Khara also noted that PMJJBY, PMSBY and APY have now helped create a safety net for large sections of population. “In the last decade, the kind of investments done in this space is likely to yield results in the days to come,” he added.
The integration of financial inclusion with social protection measures have also resulted into a significant financial discipline, strengthened financial resilience across a significant population of the country.
Praise for UPI
Khara noted that the Unified Payments Interface (UPI), account aggregator for digital credit and ONDC for promoting e-commerce and Central Bank Digital Currency (CBDC) are the significant transformative initiatives taken in financial sector in last few years.

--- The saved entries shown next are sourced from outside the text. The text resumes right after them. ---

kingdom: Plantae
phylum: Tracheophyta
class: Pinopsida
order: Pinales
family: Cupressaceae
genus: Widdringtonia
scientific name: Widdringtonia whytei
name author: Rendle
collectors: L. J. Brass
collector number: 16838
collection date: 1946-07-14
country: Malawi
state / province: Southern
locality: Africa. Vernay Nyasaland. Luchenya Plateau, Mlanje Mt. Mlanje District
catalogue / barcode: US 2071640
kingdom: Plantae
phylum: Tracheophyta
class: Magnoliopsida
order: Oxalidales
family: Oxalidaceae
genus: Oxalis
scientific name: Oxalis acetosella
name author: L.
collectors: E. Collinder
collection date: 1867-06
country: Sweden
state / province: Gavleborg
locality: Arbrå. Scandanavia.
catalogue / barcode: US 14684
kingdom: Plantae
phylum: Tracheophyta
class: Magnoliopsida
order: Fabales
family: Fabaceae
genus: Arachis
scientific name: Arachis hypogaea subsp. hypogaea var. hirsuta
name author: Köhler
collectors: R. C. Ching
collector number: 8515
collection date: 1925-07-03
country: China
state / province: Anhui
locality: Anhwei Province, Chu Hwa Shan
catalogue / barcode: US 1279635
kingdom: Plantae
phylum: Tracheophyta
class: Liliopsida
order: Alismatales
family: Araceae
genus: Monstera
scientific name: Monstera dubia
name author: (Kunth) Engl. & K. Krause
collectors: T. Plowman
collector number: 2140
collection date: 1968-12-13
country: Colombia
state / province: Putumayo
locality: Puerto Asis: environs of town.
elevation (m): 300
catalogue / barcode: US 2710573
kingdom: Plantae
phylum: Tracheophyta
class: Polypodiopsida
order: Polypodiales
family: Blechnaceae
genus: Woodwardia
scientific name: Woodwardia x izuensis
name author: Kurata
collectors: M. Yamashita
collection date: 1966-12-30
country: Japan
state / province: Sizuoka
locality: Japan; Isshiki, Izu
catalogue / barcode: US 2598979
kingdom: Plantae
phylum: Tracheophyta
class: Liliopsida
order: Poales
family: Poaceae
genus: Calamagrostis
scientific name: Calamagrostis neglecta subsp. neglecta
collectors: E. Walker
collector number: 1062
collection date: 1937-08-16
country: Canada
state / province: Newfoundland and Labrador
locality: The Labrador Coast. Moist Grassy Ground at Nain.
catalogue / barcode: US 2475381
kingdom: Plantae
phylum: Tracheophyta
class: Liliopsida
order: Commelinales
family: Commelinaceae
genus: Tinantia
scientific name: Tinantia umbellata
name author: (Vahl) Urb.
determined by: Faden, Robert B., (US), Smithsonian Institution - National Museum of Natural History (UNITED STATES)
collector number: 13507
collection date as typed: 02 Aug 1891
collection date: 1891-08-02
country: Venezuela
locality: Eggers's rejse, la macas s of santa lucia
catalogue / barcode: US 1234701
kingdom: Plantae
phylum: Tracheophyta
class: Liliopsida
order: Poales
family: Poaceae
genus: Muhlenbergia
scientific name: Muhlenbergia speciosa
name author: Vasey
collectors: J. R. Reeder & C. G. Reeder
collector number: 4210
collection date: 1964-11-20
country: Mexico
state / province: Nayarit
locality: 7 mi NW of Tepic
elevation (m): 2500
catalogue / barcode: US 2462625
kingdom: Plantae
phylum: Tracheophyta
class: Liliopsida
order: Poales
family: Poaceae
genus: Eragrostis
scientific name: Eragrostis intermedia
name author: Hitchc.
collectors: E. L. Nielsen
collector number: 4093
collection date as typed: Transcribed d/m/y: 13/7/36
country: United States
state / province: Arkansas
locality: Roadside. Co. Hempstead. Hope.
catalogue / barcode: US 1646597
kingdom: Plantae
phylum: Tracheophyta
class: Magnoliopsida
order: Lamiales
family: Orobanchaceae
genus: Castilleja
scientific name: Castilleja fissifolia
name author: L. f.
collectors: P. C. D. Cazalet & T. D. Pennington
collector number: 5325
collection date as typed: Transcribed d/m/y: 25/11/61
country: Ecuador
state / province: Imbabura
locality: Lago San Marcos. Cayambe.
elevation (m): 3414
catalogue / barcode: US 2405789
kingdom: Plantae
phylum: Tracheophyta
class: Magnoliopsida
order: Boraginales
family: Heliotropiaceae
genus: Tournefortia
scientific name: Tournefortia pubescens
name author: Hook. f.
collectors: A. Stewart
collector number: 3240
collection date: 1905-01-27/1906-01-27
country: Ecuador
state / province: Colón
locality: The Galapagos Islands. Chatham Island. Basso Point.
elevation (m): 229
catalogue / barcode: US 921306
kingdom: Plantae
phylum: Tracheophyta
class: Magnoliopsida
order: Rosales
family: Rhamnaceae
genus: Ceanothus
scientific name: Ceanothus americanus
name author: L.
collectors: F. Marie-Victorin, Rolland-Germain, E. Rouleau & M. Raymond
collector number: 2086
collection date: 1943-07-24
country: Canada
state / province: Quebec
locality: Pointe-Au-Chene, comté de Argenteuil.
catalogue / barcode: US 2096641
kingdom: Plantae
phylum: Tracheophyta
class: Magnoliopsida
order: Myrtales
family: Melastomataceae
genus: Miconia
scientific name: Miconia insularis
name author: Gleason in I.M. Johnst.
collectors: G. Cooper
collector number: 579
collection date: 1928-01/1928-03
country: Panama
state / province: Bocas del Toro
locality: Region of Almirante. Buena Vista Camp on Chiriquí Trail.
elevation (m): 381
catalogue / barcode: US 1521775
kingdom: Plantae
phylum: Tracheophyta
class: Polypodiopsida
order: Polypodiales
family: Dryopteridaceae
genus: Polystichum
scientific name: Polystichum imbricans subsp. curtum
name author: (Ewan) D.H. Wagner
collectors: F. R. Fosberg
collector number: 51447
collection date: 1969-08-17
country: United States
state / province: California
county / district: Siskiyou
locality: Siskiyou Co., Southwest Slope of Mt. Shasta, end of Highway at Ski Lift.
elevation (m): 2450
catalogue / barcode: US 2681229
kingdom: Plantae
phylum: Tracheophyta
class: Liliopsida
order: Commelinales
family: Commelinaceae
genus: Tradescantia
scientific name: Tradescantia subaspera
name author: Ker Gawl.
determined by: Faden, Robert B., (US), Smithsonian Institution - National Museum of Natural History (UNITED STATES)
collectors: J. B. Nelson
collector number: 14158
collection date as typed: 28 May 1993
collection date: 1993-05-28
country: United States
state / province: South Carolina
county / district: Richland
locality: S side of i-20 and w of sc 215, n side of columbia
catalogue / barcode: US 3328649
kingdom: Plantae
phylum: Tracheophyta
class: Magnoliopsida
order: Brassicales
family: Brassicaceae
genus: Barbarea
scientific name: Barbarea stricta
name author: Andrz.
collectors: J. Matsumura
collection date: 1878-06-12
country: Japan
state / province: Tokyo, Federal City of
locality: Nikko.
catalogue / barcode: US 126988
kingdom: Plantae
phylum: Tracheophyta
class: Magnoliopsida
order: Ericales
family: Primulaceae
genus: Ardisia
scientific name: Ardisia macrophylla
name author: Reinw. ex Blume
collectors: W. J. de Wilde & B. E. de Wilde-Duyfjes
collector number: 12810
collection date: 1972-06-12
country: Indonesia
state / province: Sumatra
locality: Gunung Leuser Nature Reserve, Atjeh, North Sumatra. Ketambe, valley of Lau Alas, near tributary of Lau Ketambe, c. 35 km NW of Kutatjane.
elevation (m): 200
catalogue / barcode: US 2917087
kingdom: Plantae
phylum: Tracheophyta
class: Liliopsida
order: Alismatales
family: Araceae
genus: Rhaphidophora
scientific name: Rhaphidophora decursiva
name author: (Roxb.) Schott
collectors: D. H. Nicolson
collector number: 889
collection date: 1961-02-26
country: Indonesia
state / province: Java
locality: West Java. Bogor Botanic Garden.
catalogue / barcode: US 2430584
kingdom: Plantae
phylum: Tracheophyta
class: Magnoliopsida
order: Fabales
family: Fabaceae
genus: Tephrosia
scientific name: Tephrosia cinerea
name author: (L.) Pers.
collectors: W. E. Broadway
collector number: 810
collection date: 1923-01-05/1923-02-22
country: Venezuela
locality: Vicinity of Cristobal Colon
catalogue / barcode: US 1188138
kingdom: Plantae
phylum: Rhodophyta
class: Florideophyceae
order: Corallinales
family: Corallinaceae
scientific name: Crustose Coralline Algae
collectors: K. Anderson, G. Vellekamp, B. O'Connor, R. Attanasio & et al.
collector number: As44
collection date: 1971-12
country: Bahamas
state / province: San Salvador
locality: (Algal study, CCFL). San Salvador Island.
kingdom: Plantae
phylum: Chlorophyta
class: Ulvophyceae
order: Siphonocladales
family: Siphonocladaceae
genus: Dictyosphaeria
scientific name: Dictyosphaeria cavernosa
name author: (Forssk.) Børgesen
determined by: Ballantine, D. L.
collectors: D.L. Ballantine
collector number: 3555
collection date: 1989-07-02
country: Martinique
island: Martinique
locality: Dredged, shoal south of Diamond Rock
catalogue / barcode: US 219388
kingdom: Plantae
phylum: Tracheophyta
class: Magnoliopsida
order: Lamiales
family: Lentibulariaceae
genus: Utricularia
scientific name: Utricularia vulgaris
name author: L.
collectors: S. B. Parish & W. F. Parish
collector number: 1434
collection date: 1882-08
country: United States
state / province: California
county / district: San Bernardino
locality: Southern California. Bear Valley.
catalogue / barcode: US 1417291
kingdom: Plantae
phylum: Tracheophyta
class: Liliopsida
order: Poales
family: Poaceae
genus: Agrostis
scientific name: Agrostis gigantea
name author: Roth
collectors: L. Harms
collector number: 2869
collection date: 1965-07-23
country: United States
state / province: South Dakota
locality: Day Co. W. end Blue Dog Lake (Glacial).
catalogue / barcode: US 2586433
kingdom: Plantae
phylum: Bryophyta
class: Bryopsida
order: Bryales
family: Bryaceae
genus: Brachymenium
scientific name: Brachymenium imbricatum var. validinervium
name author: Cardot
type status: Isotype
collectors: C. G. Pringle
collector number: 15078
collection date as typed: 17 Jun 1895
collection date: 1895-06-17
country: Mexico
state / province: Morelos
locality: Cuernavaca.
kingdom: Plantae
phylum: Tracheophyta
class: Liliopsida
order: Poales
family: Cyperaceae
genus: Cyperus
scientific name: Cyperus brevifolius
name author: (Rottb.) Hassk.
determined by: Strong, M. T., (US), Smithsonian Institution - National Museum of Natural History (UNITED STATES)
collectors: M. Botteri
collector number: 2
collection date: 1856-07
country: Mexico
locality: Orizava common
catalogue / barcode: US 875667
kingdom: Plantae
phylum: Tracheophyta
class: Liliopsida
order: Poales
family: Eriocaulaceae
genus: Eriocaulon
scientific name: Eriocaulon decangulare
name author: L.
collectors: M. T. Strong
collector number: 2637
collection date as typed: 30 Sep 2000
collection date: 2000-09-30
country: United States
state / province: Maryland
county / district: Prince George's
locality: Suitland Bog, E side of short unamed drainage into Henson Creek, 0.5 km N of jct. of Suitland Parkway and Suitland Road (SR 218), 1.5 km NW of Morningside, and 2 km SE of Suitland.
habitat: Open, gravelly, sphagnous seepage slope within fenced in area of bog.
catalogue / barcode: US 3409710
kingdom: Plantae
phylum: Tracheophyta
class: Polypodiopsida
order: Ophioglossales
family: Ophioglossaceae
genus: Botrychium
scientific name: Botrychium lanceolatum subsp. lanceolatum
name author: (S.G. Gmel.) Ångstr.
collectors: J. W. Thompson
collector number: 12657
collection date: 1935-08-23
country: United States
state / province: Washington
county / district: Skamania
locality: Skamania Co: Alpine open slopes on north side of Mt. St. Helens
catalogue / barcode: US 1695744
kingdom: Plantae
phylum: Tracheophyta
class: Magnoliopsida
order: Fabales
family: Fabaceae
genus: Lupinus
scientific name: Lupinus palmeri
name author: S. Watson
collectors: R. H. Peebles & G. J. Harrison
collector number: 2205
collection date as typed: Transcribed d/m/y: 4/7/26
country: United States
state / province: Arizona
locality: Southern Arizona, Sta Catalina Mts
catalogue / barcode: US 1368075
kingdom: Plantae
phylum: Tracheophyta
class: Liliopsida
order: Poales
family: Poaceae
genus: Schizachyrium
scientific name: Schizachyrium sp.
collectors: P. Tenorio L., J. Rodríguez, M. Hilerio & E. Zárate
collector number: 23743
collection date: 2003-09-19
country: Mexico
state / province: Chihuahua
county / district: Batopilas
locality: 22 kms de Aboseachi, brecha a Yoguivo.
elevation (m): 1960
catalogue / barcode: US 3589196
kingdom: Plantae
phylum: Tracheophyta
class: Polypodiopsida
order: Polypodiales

The increasing use of UPI has made the payments system a very efficient system in India, he added.
The SBI chairman said that UPI is expected to be eventually the most important settlement mechanism across the globe and it will even make international remittance cheaper.
“Indian government is aiming to bring all the G20 countries on board to enable international UPI payments. This is going to be a remarkable step and will also probably lead to integration of G20 as a Group,” Khara said.
On CBDC
Khara also said that the scope of CBDC (digital rupee) can be further enlarged by including financial institutions such as mutual funds or insurance services, when they actively participate in settlements of government securities (G-sec) or State development loans.
“It is a very valid case. CBDC will take away a part of the physical currency circulation, as well as bring efficiency in settlements,” Khara said.
At the same time, Khara made it clear that CBDC would not be substitute for physical currency and there is a scope and case for coexistence of both physical currency and digital currency, given the size of the country.